As I was poking around the internet today, I came across this article in Natural News. The article boasted: “Echinacea preparation as effective as Tamiflu in early flu cases in large clinical trial” … “Echinaforce Hotdrink has here been demonstrated as attractive therapy for acute influenza treatment with better safety and comparable efficacy profile to the neuraminidase inhibitor Oseltamivir.” (Oseltamivir is also known as Tamiflu, the gold standard influenza treatment).
That sounded promising, until I looked at the actual paper the article was referencing. Natural News failed to report the most important paragraph, “This study was sponsored by A. Vogel Bioforce AG, Roggwil, Switzerland, manufacturer of Echinaforce Hotdrink. R. Schoop is an employee of Bioforce AG, and K. Rauš and P. Klein have received honorarium funds from the study sponsor.”  In other words, this journal article was the scientific equivalent of an infomercial. No particularly independent or trustworthy results there.
What about independent trials into Echinacea? Do they show any benefit?
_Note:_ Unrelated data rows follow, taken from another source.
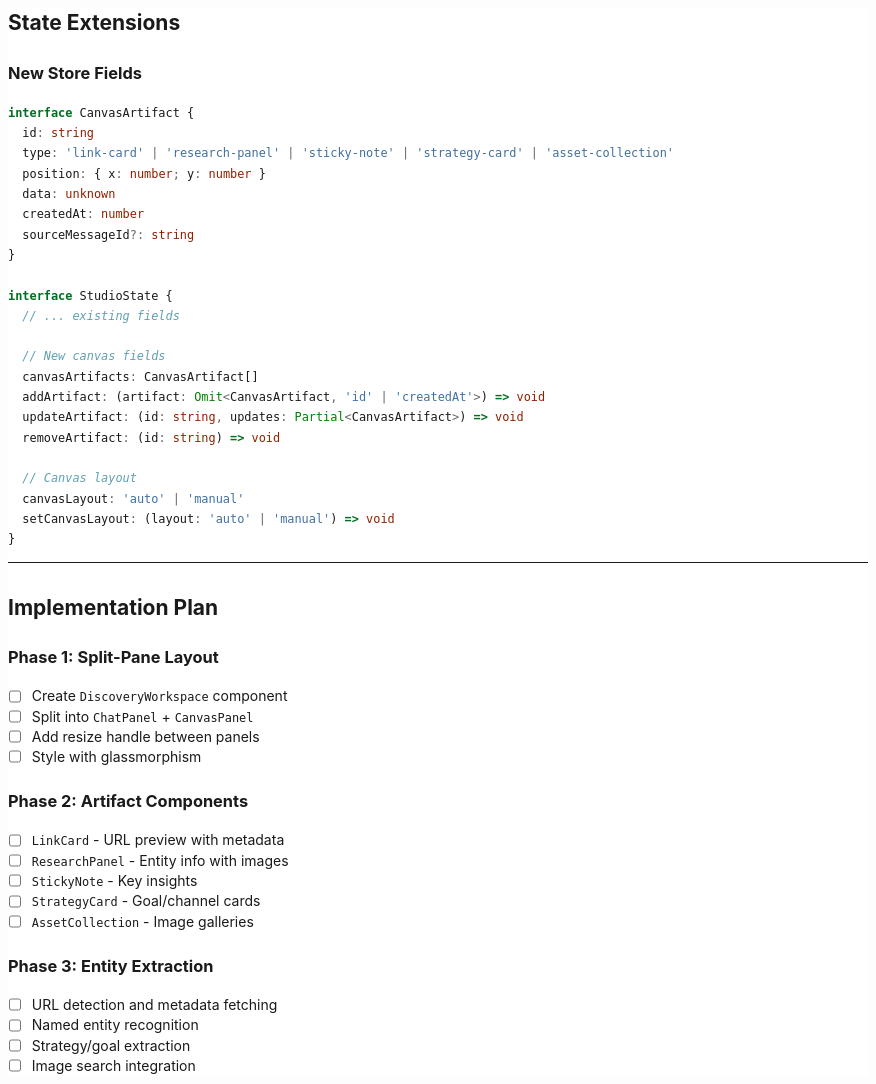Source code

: 
## State Extensions

### New Store Fields

```typescript
interface CanvasArtifact {
  id: string
  type: 'link-card' | 'research-panel' | 'sticky-note' | 'strategy-card' | 'asset-collection'
  position: { x: number; y: number }
  data: unknown
  createdAt: number
  sourceMessageId?: string
}

interface StudioState {
  // ... existing fields

  // New canvas fields
  canvasArtifacts: CanvasArtifact[]
  addArtifact: (artifact: Omit<CanvasArtifact, 'id' | 'createdAt'>) => void
  updateArtifact: (id: string, updates: Partial<CanvasArtifact>) => void
  removeArtifact: (id: string) => void

  // Canvas layout
  canvasLayout: 'auto' | 'manual'
  setCanvasLayout: (layout: 'auto' | 'manual') => void
}
```

---

## Implementation Plan

### Phase 1: Split-Pane Layout
- [ ] Create `DiscoveryWorkspace` component
- [ ] Split into `ChatPanel` + `CanvasPanel`
- [ ] Add resize handle between panels
- [ ] Style with glassmorphism

### Phase 2: Artifact Components
- [ ] `LinkCard` - URL preview with metadata
- [ ] `ResearchPanel` - Entity info with images
- [ ] `StickyNote` - Key insights
- [ ] `StrategyCard` - Goal/channel cards
- [ ] `AssetCollection` - Image galleries

### Phase 3: Entity Extraction
- [ ] URL detection and metadata fetching
- [ ] Named entity recognition
- [ ] Strategy/goal extraction
- [ ] Image search integration

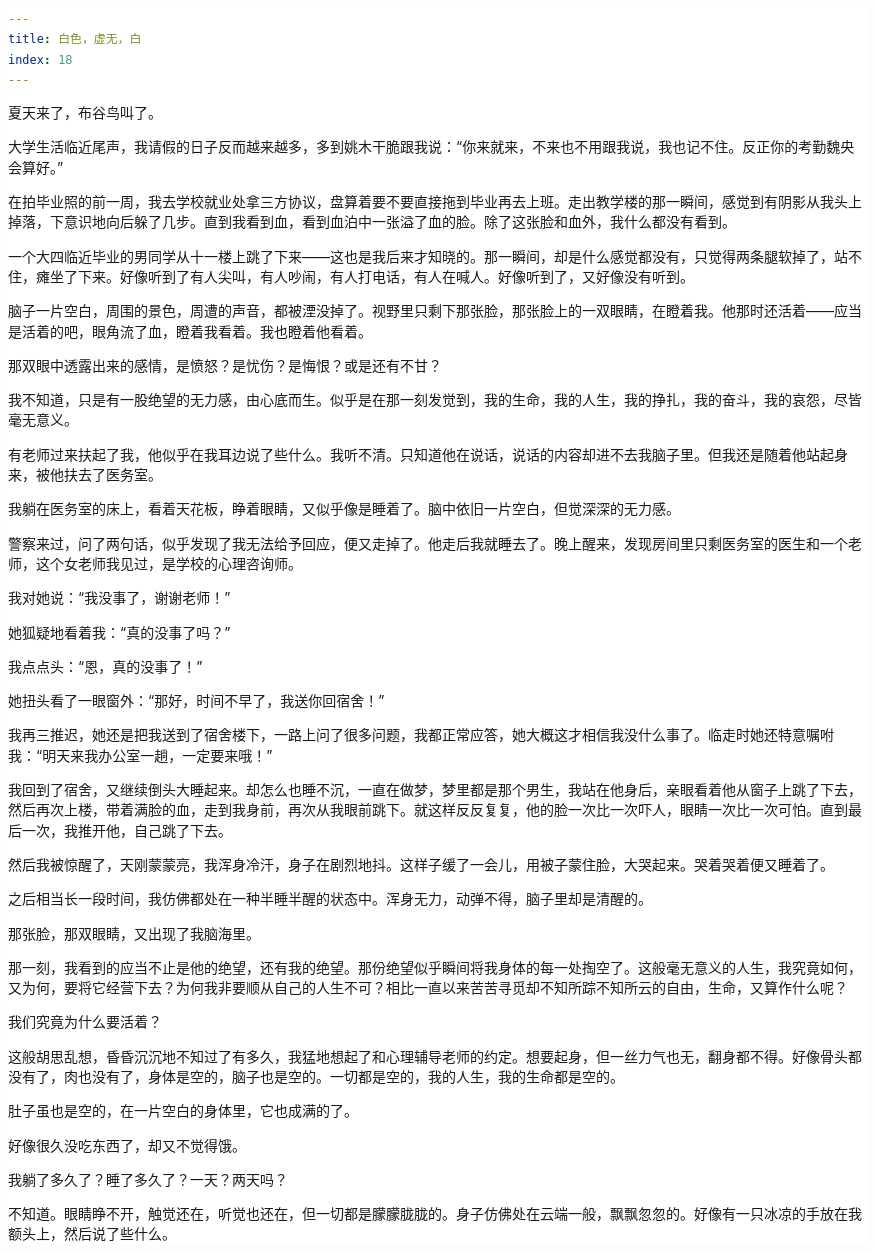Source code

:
 ```yaml
---
title: 白色，虚无，白
index: 18
---
```


﻿夏天来了，布谷鸟叫了。

大学生活临近尾声，我请假的日子反而越来越多，多到姚木干脆跟我说：“你来就来，不来也不用跟我说，我也记不住。反正你的考勤魏央会算好。”

在拍毕业照的前一周，我去学校就业处拿三方协议，盘算着要不要直接拖到毕业再去上班。走出教学楼的那一瞬间，感觉到有阴影从我头上掉落，下意识地向后躲了几步。直到我看到血，看到血泊中一张溢了血的脸。除了这张脸和血外，我什么都没有看到。

一个大四临近毕业的男同学从十一楼上跳了下来——这也是我后来才知晓的。那一瞬间，却是什么感觉都没有，只觉得两条腿软掉了，站不住，瘫坐了下来。好像听到了有人尖叫，有人吵闹，有人打电话，有人在喊人。好像听到了，又好像没有听到。

脑子一片空白，周围的景色，周遭的声音，都被湮没掉了。视野里只剩下那张脸，那张脸上的一双眼睛，在瞪着我。他那时还活着——应当是活着的吧，眼角流了血，瞪着我看着。我也瞪着他看着。

那双眼中透露出来的感情，是愤怒？是忧伤？是悔恨？或是还有不甘？

我不知道，只是有一股绝望的无力感，由心底而生。似乎是在那一刻发觉到，我的生命，我的人生，我的挣扎，我的奋斗，我的哀怨，尽皆毫无意义。

有老师过来扶起了我，他似乎在我耳边说了些什么。我听不清。只知道他在说话，说话的内容却进不去我脑子里。但我还是随着他站起身来，被他扶去了医务室。

我躺在医务室的床上，看着天花板，睁着眼睛，又似乎像是睡着了。脑中依旧一片空白，但觉深深的无力感。

警察来过，问了两句话，似乎发现了我无法给予回应，便又走掉了。他走后我就睡去了。晚上醒来，发现房间里只剩医务室的医生和一个老师，这个女老师我见过，是学校的心理咨询师。

我对她说：“我没事了，谢谢老师！”

她狐疑地看着我：“真的没事了吗？”

我点点头：“恩，真的没事了！”

她扭头看了一眼窗外：“那好，时间不早了，我送你回宿舍！”

我再三推迟，她还是把我送到了宿舍楼下，一路上问了很多问题，我都正常应答，她大概这才相信我没什么事了。临走时她还特意嘱咐我：“明天来我办公室一趟，一定要来哦！”

我回到了宿舍，又继续倒头大睡起来。却怎么也睡不沉，一直在做梦，梦里都是那个男生，我站在他身后，亲眼看着他从窗子上跳了下去，然后再次上楼，带着满脸的血，走到我身前，再次从我眼前跳下。就这样反反复复，他的脸一次比一次吓人，眼睛一次比一次可怕。直到最后一次，我推开他，自己跳了下去。

然后我被惊醒了，天刚蒙蒙亮，我浑身冷汗，身子在剧烈地抖。这样子缓了一会儿，用被子蒙住脸，大哭起来。哭着哭着便又睡着了。

之后相当长一段时间，我仿佛都处在一种半睡半醒的状态中。浑身无力，动弹不得，脑子里却是清醒的。

那张脸，那双眼睛，又出现了我脑海里。

那一刻，我看到的应当不止是他的绝望，还有我的绝望。那份绝望似乎瞬间将我身体的每一处掏空了。这般毫无意义的人生，我究竟如何，又为何，要将它经营下去？为何我非要顺从自己的人生不可？相比一直以来苦苦寻觅却不知所踪不知所云的自由，生命，又算作什么呢？

我们究竟为什么要活着？

这般胡思乱想，昏昏沉沉地不知过了有多久，我猛地想起了和心理辅导老师的约定。想要起身，但一丝力气也无，翻身都不得。好像骨头都没有了，肉也没有了，身体是空的，脑子也是空的。一切都是空的，我的人生，我的生命都是空的。

肚子虽也是空的，在一片空白的身体里，它也成满的了。

好像很久没吃东西了，却又不觉得饿。

我躺了多久了？睡了多久了？一天？两天吗？

不知道。眼睛睁不开，触觉还在，听觉也还在，但一切都是朦朦胧胧的。身子仿佛处在云端一般，飘飘忽忽的。好像有一只冰凉的手放在我额头上，然后说了些什么。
Ah, that would be “no”. Echinacea products have been reviewed several times in the past [2-4] and the same conclusion has been reached every time. In fact, a Cochrane review (the gold standard of clinical research) was published on the use of Echinacea for the common cold in 2014 . The best that it could say for Echinacea was that there was a weak trend towards benefit for prevention of colds, but there was also a trend towards people dropping out of the study because of side effects. There was no evidence at all for treating a cold with Echinacea.
In biostatistics lingo, ‘trend’ means there was a small blip one way or another, but it could be entirely related to random chance.
The bottom line is that there’s no strong evidence that Echinacea does anything for a cold or influenza. In terms of health benefits, taking Echinacea for a cold is equivalent to saying “bless me” whenever you sneeze. At least blessings don’t cost $15 dollars a bottle.
So when you’re inevitably struck down by the modern plague of common colds this winter, stick to rest, fluids, and some paracetamol. They’re much more of a blessing than Echinacea supplements.
 Raus K, Pleschka S, Klein P, Schoop R, Fisher P. Effect of an Echinacea-Based Hot Drink Versus Oseltamivir in Influenza Treatment: A Randomized, Double-Blind, Double-Dummy, Multicenter, Noninferiority Clinical Trial. Curr Ther Res Clin Exp 2015 Dec;77:66-72.
 Barnes J, Anderson LA, Gibbons S, Phillipson JD. Echinacea species (Echinacea angustifolia (DC.) Hell., Echinacea pallida (Nutt.) Nutt.,Echinacea purpurea (L.) Moench): a review of their chemistry, pharmacology and clinical properties. J Pharm Pharmacol 2005 Aug;57(8):929-54.
 Hart A, Dey P. Echinacea for prevention of the common cold: an illustrative overview of how information from different systematic reviews is summarised on the internet. Preventive medicine 2009 Aug-Sep;49(2-3):78-82.
 Allan GM, Arroll B. Prevention and treatment of the common cold: making sense of the evidence. CMAJ : Canadian Medical Association journal = journal de l’Association medicale canadienne 2014 Feb 18;186(3):190-9.
 Karsch-Volk M, Barrett B, Kiefer D, Bauer R, Ardjomand-Woelkart K, Linde K. Echinacea for preventing and treating the common cold. The Cochrane database of systematic reviews 2014;2:CD000530.